- **Exercise objective**
Reproduce each of the following lines verbatim.

Saved data entries:
__________________________________________________

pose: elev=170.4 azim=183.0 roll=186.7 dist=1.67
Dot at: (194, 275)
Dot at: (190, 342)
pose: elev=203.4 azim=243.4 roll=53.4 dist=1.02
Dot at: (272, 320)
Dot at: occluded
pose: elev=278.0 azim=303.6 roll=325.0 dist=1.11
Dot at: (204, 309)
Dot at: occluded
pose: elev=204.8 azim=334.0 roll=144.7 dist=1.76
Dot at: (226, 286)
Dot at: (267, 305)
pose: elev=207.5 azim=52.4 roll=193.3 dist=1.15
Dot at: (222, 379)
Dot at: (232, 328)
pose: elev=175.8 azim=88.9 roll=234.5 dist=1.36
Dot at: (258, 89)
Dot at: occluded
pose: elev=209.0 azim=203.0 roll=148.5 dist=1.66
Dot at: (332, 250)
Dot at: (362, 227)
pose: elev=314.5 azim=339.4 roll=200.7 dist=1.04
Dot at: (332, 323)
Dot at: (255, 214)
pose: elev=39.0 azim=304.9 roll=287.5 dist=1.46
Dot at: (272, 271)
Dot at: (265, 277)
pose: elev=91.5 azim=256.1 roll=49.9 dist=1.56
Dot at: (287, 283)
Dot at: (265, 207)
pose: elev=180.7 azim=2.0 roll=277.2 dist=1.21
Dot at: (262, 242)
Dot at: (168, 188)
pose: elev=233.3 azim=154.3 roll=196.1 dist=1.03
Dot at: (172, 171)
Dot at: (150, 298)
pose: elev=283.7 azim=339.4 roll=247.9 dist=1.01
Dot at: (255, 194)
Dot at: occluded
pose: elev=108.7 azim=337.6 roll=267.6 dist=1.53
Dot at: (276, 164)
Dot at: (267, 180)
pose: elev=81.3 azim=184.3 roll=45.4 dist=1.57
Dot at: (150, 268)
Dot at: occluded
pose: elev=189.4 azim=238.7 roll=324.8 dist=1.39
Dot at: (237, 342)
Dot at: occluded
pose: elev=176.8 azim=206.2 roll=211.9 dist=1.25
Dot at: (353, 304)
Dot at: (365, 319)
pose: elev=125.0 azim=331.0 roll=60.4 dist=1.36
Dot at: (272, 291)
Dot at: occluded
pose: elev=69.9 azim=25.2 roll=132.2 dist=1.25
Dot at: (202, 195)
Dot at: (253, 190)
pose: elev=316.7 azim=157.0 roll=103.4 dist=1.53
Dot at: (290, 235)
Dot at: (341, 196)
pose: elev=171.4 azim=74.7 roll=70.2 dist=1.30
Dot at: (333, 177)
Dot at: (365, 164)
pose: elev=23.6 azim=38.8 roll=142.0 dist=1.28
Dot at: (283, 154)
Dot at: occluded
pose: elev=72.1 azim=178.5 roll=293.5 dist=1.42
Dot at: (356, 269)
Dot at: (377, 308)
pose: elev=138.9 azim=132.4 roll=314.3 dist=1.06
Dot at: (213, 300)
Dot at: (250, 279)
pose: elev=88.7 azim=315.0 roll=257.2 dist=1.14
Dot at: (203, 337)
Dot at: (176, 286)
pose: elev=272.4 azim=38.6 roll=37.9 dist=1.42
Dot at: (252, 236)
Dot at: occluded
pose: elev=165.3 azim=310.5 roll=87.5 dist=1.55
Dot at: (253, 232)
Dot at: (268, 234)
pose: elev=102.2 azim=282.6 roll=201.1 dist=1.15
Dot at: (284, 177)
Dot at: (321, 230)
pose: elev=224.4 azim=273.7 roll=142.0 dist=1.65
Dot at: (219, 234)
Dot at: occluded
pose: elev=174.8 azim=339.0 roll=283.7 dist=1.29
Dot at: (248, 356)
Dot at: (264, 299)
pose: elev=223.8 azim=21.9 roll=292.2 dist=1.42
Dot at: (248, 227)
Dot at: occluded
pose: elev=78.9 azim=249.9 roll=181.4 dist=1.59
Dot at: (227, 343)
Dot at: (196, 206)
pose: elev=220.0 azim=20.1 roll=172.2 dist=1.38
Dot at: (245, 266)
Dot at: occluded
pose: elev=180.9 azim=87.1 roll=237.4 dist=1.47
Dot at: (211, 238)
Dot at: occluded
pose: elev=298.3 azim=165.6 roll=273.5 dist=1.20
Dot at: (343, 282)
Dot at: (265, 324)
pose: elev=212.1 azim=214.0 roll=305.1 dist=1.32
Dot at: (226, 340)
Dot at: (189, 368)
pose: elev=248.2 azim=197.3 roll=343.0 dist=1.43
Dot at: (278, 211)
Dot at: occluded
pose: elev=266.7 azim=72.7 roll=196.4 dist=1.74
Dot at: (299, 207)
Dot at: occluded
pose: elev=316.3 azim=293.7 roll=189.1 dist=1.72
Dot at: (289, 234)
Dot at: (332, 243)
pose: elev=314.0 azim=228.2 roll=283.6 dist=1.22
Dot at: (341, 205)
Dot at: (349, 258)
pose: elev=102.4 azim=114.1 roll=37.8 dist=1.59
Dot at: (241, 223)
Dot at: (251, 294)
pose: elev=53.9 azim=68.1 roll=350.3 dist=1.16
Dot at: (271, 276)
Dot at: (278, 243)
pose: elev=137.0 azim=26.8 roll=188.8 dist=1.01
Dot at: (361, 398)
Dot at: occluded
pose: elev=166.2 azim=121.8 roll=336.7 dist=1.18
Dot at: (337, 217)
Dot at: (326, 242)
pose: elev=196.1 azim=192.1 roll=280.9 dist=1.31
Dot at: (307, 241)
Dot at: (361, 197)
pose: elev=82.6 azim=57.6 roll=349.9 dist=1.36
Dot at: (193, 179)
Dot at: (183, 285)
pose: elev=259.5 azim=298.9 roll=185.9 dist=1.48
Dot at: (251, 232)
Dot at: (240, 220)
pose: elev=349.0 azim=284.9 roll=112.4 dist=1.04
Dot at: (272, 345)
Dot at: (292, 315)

__________________________________________________

- **Answer for this exercise**
pose: elev=170.4 azim=183.0 roll=186.7 dist=1.67
Dot at: (194, 275)
Dot at: (190, 342)
pose: elev=203.4 azim=243.4 roll=53.4 dist=1.02
Dot at: (272, 320)
Dot at: occluded
pose: elev=278.0 azim=303.6 roll=325.0 dist=1.11
Dot at: (204, 309)
Dot at: occluded
pose: elev=204.8 azim=334.0 roll=144.7 dist=1.76
Dot at: (226, 286)
Dot at: (267, 305)
pose: elev=207.5 azim=52.4 roll=193.3 dist=1.15
Dot at: (222, 379)
Dot at: (232, 328)
pose: elev=175.8 azim=88.9 roll=234.5 dist=1.36
Dot at: (258, 89)
Dot at: occluded
pose: elev=209.0 azim=203.0 roll=148.5 dist=1.66
Dot at: (332, 250)
Dot at: (362, 227)
pose: elev=314.5 azim=339.4 roll=200.7 dist=1.04
Dot at: (332, 323)
Dot at: (255, 214)
pose: elev=39.0 azim=304.9 roll=287.5 dist=1.46
Dot at: (272, 271)
Dot at: (265, 277)
pose: elev=91.5 azim=256.1 roll=49.9 dist=1.56
Dot at: (287, 283)
Dot at: (265, 207)
pose: elev=180.7 azim=2.0 roll=277.2 dist=1.21
Dot at: (262, 242)
Dot at: (168, 188)
pose: elev=233.3 azim=154.3 roll=196.1 dist=1.03
Dot at: (172, 171)
Dot at: (150, 298)
pose: elev=283.7 azim=339.4 roll=247.9 dist=1.01
Dot at: (255, 194)
Dot at: occluded
pose: elev=108.7 azim=337.6 roll=267.6 dist=1.53
Dot at: (276, 164)
Dot at: (267, 180)
pose: elev=81.3 azim=184.3 roll=45.4 dist=1.57
Dot at: (150, 268)
Dot at: occluded
pose: elev=189.4 azim=238.7 roll=324.8 dist=1.39
Dot at: (237, 342)
Dot at: occluded
pose: elev=176.8 azim=206.2 roll=211.9 dist=1.25
Dot at: (353, 304)
Dot at: (365, 319)
pose: elev=125.0 azim=331.0 roll=60.4 dist=1.36
Dot at: (272, 291)
Dot at: occluded
pose: elev=69.9 azim=25.2 roll=132.2 dist=1.25
Dot at: (202, 195)
Dot at: (253, 190)
pose: elev=316.7 azim=157.0 roll=103.4 dist=1.53
Dot at: (290, 235)
Dot at: (341, 196)
pose: elev=171.4 azim=74.7 roll=70.2 dist=1.30
Dot at: (333, 177)
Dot at: (365, 164)
pose: elev=23.6 azim=38.8 roll=142.0 dist=1.28
Dot at: (283, 154)
Dot at: occluded
pose: elev=72.1 azim=178.5 roll=293.5 dist=1.42
Dot at: (356, 269)
Dot at: (377, 308)
pose: elev=138.9 azim=132.4 roll=314.3 dist=1.06
Dot at: (213, 300)
Dot at: (250, 279)
pose: elev=88.7 azim=315.0 roll=257.2 dist=1.14
Dot at: (203, 337)
Dot at: (176, 286)
pose: elev=272.4 azim=38.6 roll=37.9 dist=1.42
Dot at: (252, 236)
Dot at: occluded
pose: elev=165.3 azim=310.5 roll=87.5 dist=1.55
Dot at: (253, 232)
Dot at: (268, 234)
pose: elev=102.2 azim=282.6 roll=201.1 dist=1.15
Dot at: (284, 177)
Dot at: (321, 230)
pose: elev=224.4 azim=273.7 roll=142.0 dist=1.65
Dot at: (219, 234)
Dot at: occluded
pose: elev=174.8 azim=339.0 roll=283.7 dist=1.29
Dot at: (248, 356)
Dot at: (264, 299)
pose: elev=223.8 azim=21.9 roll=292.2 dist=1.42
Dot at: (248, 227)
Dot at: occluded
pose: elev=78.9 azim=249.9 roll=181.4 dist=1.59
Dot at: (227, 343)
Dot at: (196, 206)
pose: elev=220.0 azim=20.1 roll=172.2 dist=1.38
Dot at: (245, 266)
Dot at: occluded
pose: elev=180.9 azim=87.1 roll=237.4 dist=1.47
Dot at: (211, 238)
Dot at: occluded
pose: elev=298.3 azim=165.6 roll=273.5 dist=1.20
Dot at: (343, 282)
Dot at: (265, 324)
pose: elev=212.1 azim=214.0 roll=305.1 dist=1.32
Dot at: (226, 340)
Dot at: (189, 368)
pose: elev=248.2 azim=197.3 roll=343.0 dist=1.43
Dot at: (278, 211)
Dot at: occluded
pose: elev=266.7 azim=72.7 roll=196.4 dist=1.74
Dot at: (299, 207)
Dot at: occluded
pose: elev=316.3 azim=293.7 roll=189.1 dist=1.72
Dot at: (289, 234)
Dot at: (332, 243)
pose: elev=314.0 azim=228.2 roll=283.6 dist=1.22
Dot at: (341, 205)
Dot at: (349, 258)
pose: elev=102.4 azim=114.1 roll=37.8 dist=1.59
Dot at: (241, 223)
Dot at: (251, 294)
pose: elev=53.9 azim=68.1 roll=350.3 dist=1.16
Dot at: (271, 276)
Dot at: (278, 243)
pose: elev=137.0 azim=26.8 roll=188.8 dist=1.01
Dot at: (361, 398)
Dot at: occluded
pose: elev=166.2 azim=121.8 roll=336.7 dist=1.18
Dot at: (337, 217)
Dot at: (326, 242)
pose: elev=196.1 azim=192.1 roll=280.9 dist=1.31
Dot at: (307, 241)
Dot at: (361, 197)
pose: elev=82.6 azim=57.6 roll=349.9 dist=1.36
Dot at: (193, 179)
Dot at: (183, 285)
pose: elev=259.5 azim=298.9 roll=185.9 dist=1.48
Dot at: (251, 232)
Dot at: (240, 220)
pose: elev=349.0 azim=284.9 roll=112.4 dist=1.04
Dot at: (272, 345)
Dot at: (292, 315)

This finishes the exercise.